This blog is about 3 stories.

1. The start-up year for a very different sort of Graduate School of Education. It's a tiny subset of...
2. ...The much larger, national effort to transform teaching and teachers. That is a big subset of...
3. ...A multi-kajillion-dollar effort to improve the ludicrous odds (7% or so) of a poor kid ever getting a college diploma.

My Debate Note

Posted: October 4th, 2012 | Author: | | 1 Comment »

While I’m no political pundit, I am a self-appointed arithmetic pundit.

Mitt Romney:

You put $90 billion into green jobs. And I — look, I’m all in favor of green energy. $90 billion, that would have hired two million teachers. $90 billion.

Um,

I guess it could have hired 2 million teachers for one year at $45k/per and no benefits.

And then you have had to fire all of them, b/c the $90 billion would be fully spent.

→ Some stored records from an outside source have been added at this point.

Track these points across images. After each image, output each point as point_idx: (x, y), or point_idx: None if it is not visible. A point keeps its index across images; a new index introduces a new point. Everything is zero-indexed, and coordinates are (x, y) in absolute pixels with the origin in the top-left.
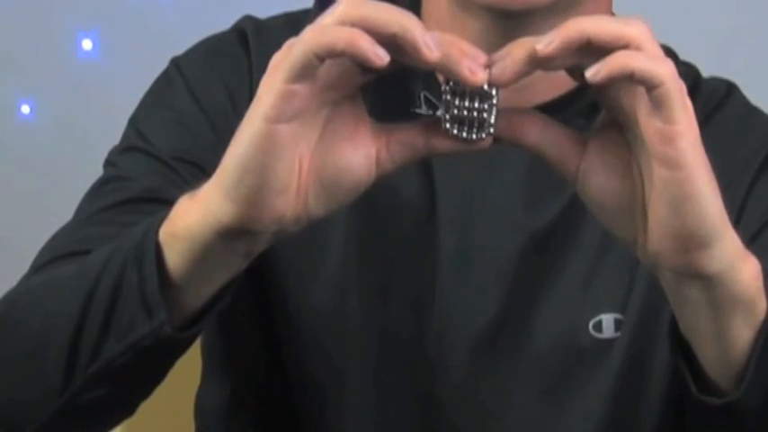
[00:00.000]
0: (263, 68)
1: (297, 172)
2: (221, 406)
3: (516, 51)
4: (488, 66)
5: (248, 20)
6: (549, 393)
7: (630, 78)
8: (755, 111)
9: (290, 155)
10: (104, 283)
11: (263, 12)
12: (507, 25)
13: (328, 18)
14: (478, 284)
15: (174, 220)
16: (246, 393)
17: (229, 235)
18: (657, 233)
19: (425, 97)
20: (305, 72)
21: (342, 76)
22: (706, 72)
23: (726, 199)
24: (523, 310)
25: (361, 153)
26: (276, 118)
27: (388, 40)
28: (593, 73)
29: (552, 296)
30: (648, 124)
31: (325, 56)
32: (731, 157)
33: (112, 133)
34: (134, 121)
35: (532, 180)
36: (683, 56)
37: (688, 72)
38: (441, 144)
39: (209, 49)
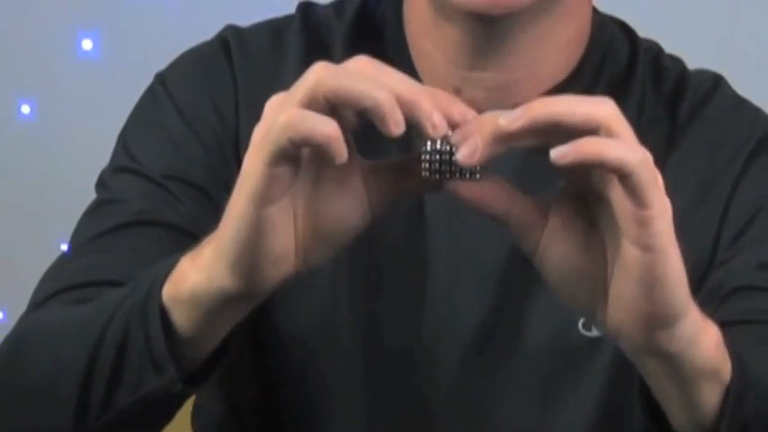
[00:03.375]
0: (246, 78)
1: (294, 237)
2: (216, 417)
3: (484, 130)
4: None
5: (230, 29)
6: (542, 392)
7: (600, 167)
8: (743, 102)
9: (285, 229)
10: (109, 342)
11: (263, 12)
12: (488, 32)
13: (301, 90)
14: (469, 285)
15: (176, 283)
16: (240, 405)
17: (234, 300)
18: (620, 311)
19: None
20: (284, 157)
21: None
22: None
23: (712, 192)
24: (514, 309)
25: (354, 203)
26: (263, 202)
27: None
28: (560, 156)
29: (542, 295)
30: (622, 206)
31: (302, 145)
32: (718, 149)
33: (112, 133)
34: (123, 140)
35: (522, 180)
36: (684, 56)
37: (674, 66)
38: (429, 185)
39: (193, 62)
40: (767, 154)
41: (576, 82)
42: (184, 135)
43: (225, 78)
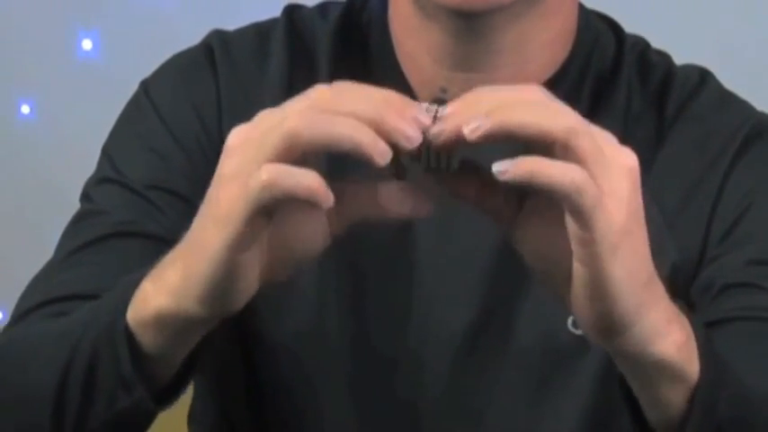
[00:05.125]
0: (229, 84)
1: (260, 267)
2: (208, 421)
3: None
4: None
5: (215, 34)
6: (533, 392)
7: (541, 189)
8: (730, 97)
9: (255, 266)
10: (78, 364)
11: (263, 13)
12: (470, 29)
13: (275, 142)
14: (457, 288)
15: (140, 307)
16: (230, 411)
17: (201, 323)
18: (576, 312)
19: None
20: (266, 210)
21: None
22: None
23: (701, 188)
24: (503, 310)
25: (315, 227)
26: (241, 249)
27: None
28: (501, 171)
29: (531, 294)
30: (567, 222)
31: (286, 201)
32: (706, 145)
33: None
34: (107, 151)
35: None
36: (685, 56)
37: (661, 61)
38: (391, 206)
39: (177, 70)
40: (754, 149)
41: (563, 79)
42: (167, 144)
43: (208, 85)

If you were funding new teachers that you intended to keep on the job, however, the cost isn’t $45,000 for one year. It’s $1 million to $4 million apiece, depending on the discount rate, annual salary increases and pensions, and whether you want to model a whole career (say 30 years) or forever (like an endowed professorship).

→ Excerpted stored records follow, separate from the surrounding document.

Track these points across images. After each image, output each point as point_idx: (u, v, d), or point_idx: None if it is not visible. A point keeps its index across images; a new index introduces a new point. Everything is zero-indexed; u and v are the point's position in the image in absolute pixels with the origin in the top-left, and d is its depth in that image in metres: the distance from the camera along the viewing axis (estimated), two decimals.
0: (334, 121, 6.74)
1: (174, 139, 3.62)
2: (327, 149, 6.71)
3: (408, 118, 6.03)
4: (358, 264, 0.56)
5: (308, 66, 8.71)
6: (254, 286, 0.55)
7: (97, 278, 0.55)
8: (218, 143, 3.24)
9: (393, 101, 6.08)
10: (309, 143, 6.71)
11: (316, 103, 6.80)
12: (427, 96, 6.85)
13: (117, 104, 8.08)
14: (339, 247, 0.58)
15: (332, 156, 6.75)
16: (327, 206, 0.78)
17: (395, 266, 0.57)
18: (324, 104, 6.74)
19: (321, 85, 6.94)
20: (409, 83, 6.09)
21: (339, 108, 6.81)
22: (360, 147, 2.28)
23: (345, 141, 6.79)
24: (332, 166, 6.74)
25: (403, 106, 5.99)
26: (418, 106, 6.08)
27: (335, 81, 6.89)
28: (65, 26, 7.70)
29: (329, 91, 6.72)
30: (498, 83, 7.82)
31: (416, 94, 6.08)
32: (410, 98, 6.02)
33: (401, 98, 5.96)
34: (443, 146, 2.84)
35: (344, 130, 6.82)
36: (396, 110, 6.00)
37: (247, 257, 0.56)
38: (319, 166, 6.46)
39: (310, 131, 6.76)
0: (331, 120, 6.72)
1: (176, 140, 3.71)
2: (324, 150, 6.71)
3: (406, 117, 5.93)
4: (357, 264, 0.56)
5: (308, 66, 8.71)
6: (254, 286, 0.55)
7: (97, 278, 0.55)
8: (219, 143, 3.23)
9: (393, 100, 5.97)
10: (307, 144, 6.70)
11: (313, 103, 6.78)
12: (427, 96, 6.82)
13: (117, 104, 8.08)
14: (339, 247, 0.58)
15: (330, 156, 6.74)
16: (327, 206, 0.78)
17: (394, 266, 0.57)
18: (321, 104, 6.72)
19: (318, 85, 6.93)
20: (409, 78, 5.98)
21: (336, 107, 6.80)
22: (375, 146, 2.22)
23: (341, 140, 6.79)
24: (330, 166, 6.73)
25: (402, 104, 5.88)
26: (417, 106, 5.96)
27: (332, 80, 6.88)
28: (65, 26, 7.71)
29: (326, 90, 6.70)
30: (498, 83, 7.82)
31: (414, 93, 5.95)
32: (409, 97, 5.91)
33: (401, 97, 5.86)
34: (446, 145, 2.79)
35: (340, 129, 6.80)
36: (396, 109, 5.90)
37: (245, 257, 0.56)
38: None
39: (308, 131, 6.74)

I guess the sentence “You could have hired 2 million teachers with $90 billion” worked better in Romney’s pre-debate focus groups than the more precise “You could have hired 30,000 teachers…”

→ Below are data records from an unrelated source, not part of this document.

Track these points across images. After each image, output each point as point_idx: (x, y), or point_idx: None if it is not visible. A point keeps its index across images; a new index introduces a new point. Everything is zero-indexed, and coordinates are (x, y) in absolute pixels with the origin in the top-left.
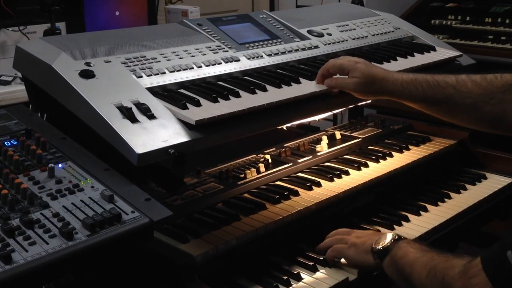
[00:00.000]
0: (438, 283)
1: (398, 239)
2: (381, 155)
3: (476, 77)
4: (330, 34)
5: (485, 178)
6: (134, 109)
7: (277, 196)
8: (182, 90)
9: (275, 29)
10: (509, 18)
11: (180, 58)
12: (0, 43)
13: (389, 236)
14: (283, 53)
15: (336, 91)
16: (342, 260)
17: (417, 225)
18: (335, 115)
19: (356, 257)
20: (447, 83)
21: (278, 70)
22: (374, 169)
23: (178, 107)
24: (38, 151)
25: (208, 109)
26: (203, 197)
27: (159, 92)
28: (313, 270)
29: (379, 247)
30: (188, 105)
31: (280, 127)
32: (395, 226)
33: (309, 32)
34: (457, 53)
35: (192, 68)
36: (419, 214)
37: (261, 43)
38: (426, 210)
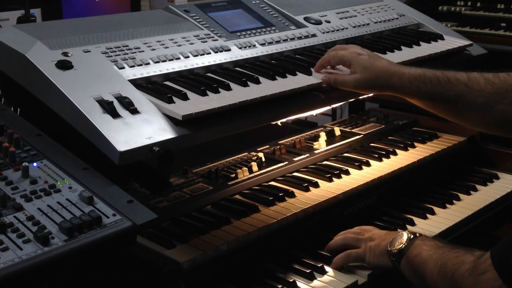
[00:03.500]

One Comment on “My Debate Note”

  1. 1: TOM BOWLER said at 2:44 pm on October 5th, 2012:

    Thanks for the math. I guess this was one of the “Zingers” they were talking about slinging before the debates. It’s so transparently stupid. I
    guess he’s not that good at math either. I think it shows that he doesn’t relly “care”. He’s not :concerned”. These areproblems of “the 47% he won’t worry about”. Thanks for the clarification and expansion of the real costs of education and teachers and carreers.